Posted on May 27, 2022

 

The U.S. remains at 33 new COVID-19 cases per 100K population, up about 5 percent over the past seven days.  By eye, there’s now a pronounced “flat spot” at the end of the U.S. new-cases curve.

Data source for this and other graphs of new case counts:  Calculated from The New York Times. (2021). Coronavirus (Covid-19) Data in the United States. Retrieved 5/27/2022, from https://github.com/nytimes/covid-19-data.”  The NY Times U.S. tracking page may be found at https://www.nytimes.com/interactive/2020/us/coronavirus-us-cases.html

Per the CDC COVID data tracker, deaths have finally topped 300 per day, and hospital admissions stand at about 3600 per day.

I read an article yesterday about how stressed some hospitals are, but it was typical fear journalism.  That is, it was a string of cherry-picked anecdotes, with no reference to any objective census or random-sample numbers.  (You an always write whatever story you wish as a “human interest” story, just by picking whichever personal stories fit the narrative you are trying to push.)

Looking briefly at the U.S. DHHS unified hospital dataset, the last time any U.S. state had 30% or more of ICU beds occupied by COVID cases was mid-February.  Currently the (unweighted, state-level) median fraction of ICU beds occupied by COVID-19 cases is 3 percent.  Currently the maximum is Delaware, with 8 percent of ICU beds occupied by COVID-19 cases, which is plausible given their COVID-19 new case rate of roughly 60 per 100K population per day.

That file contains another measure of hospital stress, which is self-reported critical nursing staff shortages.  (I.e., a critical shortage of nursing staff, not a shortage of critical-care nurse.)  At the peak of the Omicron (I) wave, about one-in-five hospitals said they had a critical shortage of nursing staff.   Since mid-February, that has held steady at about one-in-twenty.

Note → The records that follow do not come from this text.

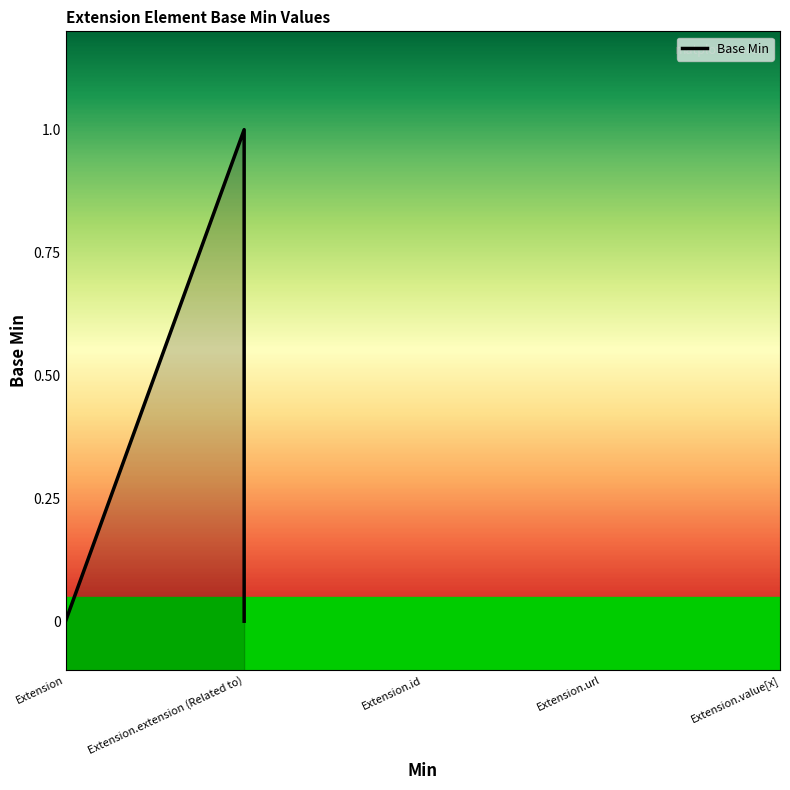

How many lines are shown in the chart?

1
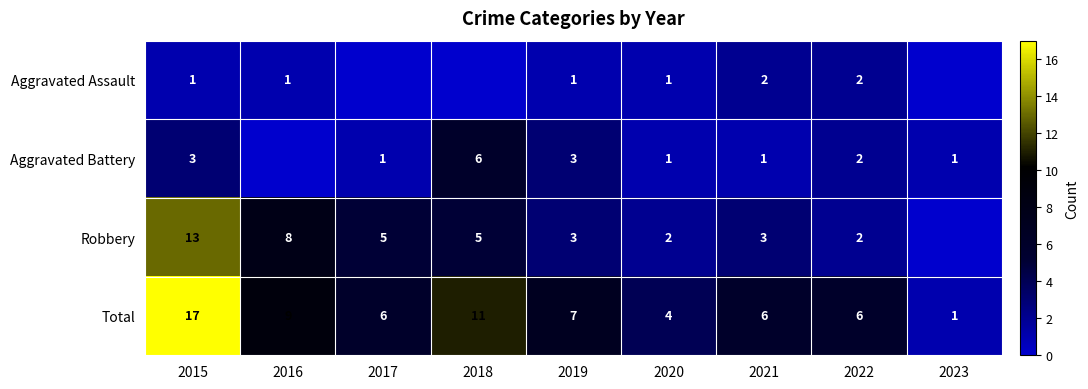

True or false: Total has a value of 7 at 2019.

True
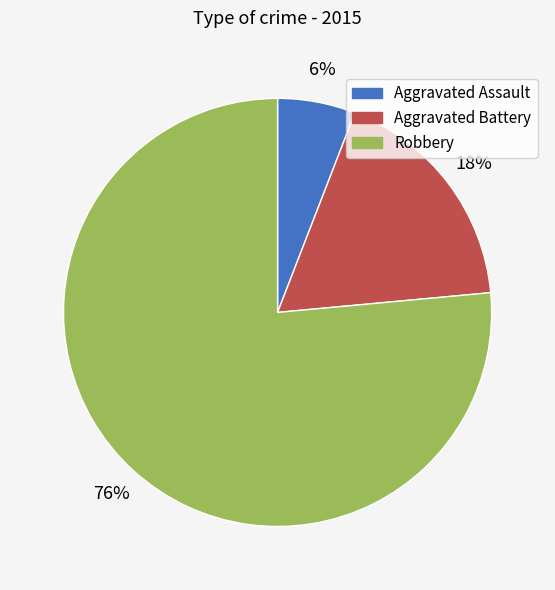

Which has a higher value, Robbery or Aggravated Battery?

Robbery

This self-report staffing shortage number varies widely by state, but it does not appear to be a good indicator of COVID-19-induced staffing issues.  I think that, in large part, that’s because small rural hospitals always have trouble finding and retaining nursing staff. So that states full of small rural hospitals will tend to report a lot of staffing shortage issues.

So, for example, Vermont currently leads the list, with 58% of Vermont hospitals reporting a staffing shortage as of 5/26/2022.  Is that some huge COVID-19-induced issue?  No, that just appears to be the norm for Vermont hospitals.  That number is roughly unchanged since December 2021 (which is as far back as I cared to track it).  The peak of the Omicron (I) wave made it slightly worse, but that’s about the extent of it.

Source:  U.S. DHHS unified hospital dataset,

I’m sure I could find anecdotes about hospitals and hospital personnel stressed by the Omicron (II) COVID wave.  I’m equally sure that does not mean any significant or systematic stress of state hospital systems under the current COVID-19 case load.  Unlike the peaks of past waves, there just aren’t enough COVID-19 admissions to do that.